High-Tech and Environmentally Friendly Building Material

 The Bayer Group entered the China market early. China now has become Bayer's fastest-growing market. Bayer MaterialScience China, a sub-group of Bayer China, has signed an agreement to supply 13,000 square metres of glass-like substitute called Makrolon polycarbonate material for the roof of Tianjin Olympic Centre, which will host soccer matches during the Beijing 2008 Olympic Games. With high impact resistance and low weight, the Makrolon polycarbonate sheets offer excellent heat insulation,clarity and durability. They can be cold-bended easily and be inserted in different roof and facade designs without any problems.

 Juergen Dahmer, chief executive officer (CEO) of Bayer China, says "we are very honoured that our Makrolon polycarbonate sheets can be selected as the material of choice. It comes in the wake of increasing emphasis from the Chinese government and the building industry on the use of high-tech and environmentally friendly materials in the construction of sporting venues for the Games." Apart from the Tianjin Olympic Centre, Bayer MaterialScience China is also in talks with other Olympic projects about supplying raw materials.

 China's construction industry will continue its rapid growth in the next decade or two. The Chinese government is encouraging the use of technologies to significantly increase the efficiency of new and renovated Chinese buildings. Traditional construction materials such as cement and glass will grow at a slower pace, while new construction materials will grow rapidly in the 11th Five-Year Program (2006-10) period.

Win the Customers by Optimizing Your Operation

 Germany's Demag Plastics Group plans to produce its all-electric injection molding machine in China, at its Ningbo plant, in the first half of 2007. Right now, Demag sells all-electric machines that are made in Germany. But they are not selling very well, "because the German price is too high. That is the reason we want to produce here in China," said Gerhard Massfelder, chief executive officer of Demag Plastics Machinery (Ningbo) Co. Ltd.

 Demag's current capacity in China is 600 machines annually. The actual production is 400-450 presses a year. In the next two to three years, however, Demag plans to add 200 jobs and reach 1,000 presses in annual production.

Make It in China and Ship It throughout the World

 The Dominion Post of New Zealand reported on January 25, 2006, that plastics manufacturer Calvert Plastics plans to produce a plastic pallet in China because of cheaper costs there. The following are extracts from the article:

 Co-owner and trading manager John Matthews said the company, which employed 20 fulltime staff in Stokes Valley, was testing the new plastic pallet, which could take heavy weights, with an American customer.

 "As soon as these trial ones get to the States and the customer is happy with them, I'll be going to China to get the whole thing going."

 "We are going to make it in China and ship it throughout the world hopefully."

 He would rather make the pallets in New Zealand but it was not viable.

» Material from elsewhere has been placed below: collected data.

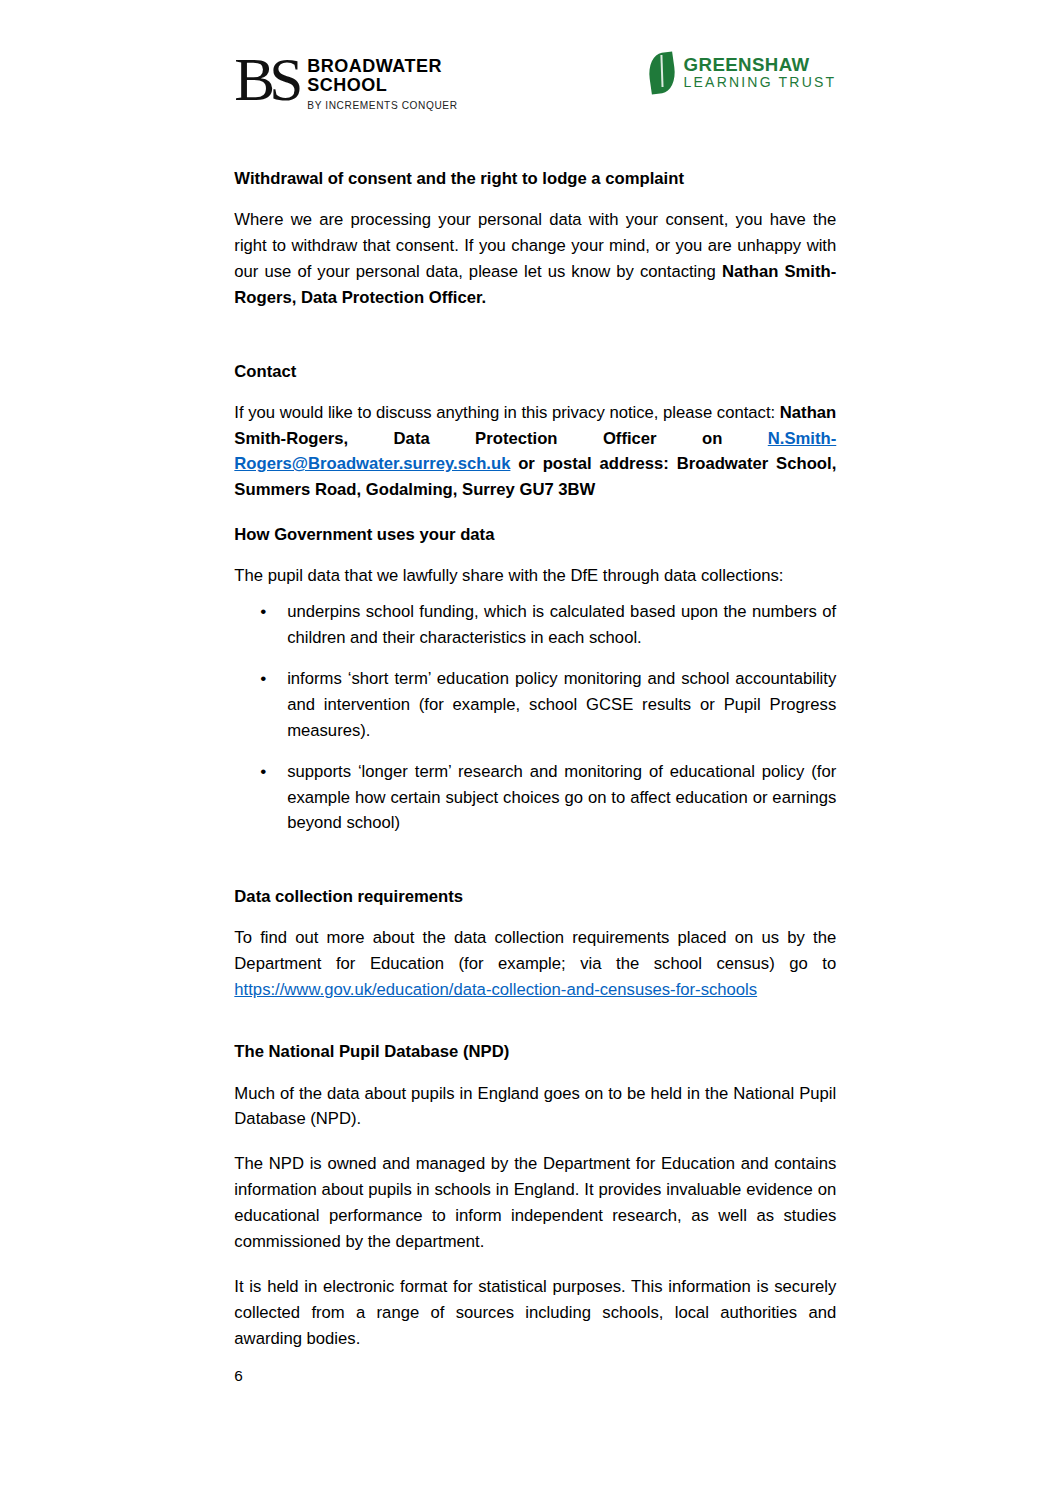BS
BROADWATER
SCHOOL
BY INCREMENTS CONQUER
GREENSHAW
LEARNING TRUST
Withdrawal of consent and the right to lodge a complaint
Where we are processing your personal data with your consent, you have the right to withdraw that consent. If you change your mind, or you are unhappy with our use of your personal data, please let us know by contacting Nathan Smith-Rogers, Data Protection Officer.
Contact
If you would like to discuss anything in this privacy notice, please contact: Nathan Smith-Rogers, Data Protection Officer on N.Smith-Rogers@Broadwater.surrey.sch.uk or postal address: Broadwater School, Summers Road, Godalming, Surrey GU7 3BW
How Government uses your data
The pupil data that we lawfully share with the DfE through data collections:
underpins school funding, which is calculated based upon the numbers of children and their characteristics in each school.
informs ‘short term’ education policy monitoring and school accountability and intervention (for example, school GCSE results or Pupil Progress measures).
supports ‘longer term’ research and monitoring of educational policy (for example how certain subject choices go on to affect education or earnings beyond school)
Data collection requirements
To find out more about the data collection requirements placed on us by the Department for Education (for example; via the school census) go to https://www.gov.uk/education/data-collection-and-censuses-for-schools
The National Pupil Database (NPD)
Much of the data about pupils in England goes on to be held in the National Pupil Database (NPD).
The NPD is owned and managed by the Department for Education and contains information about pupils in schools in England. It provides invaluable evidence on educational performance to inform independent research, as well as studies commissioned by the department.
It is held in electronic format for statistical purposes. This information is securely collected from a range of sources including schools, local authorities and awarding bodies.
6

"We can make them in China, get them shipped out here, and we can sell them for a similar cost to a wooden pallet."

 About 75 per cent of Calvert Plastics' business was making plastic components for other manufacturers. The company was experiencing fewer orders.

 "The end of last year started to get quite difficult . . . and that's still continuing. We are not predicting any layoffs but we are predicting tighter conditions at least for the next six months anyway."

 "At one end you've got the high dollar affecting our customers not selling as much overseas. And at the other end you've got all your costs rising continuously."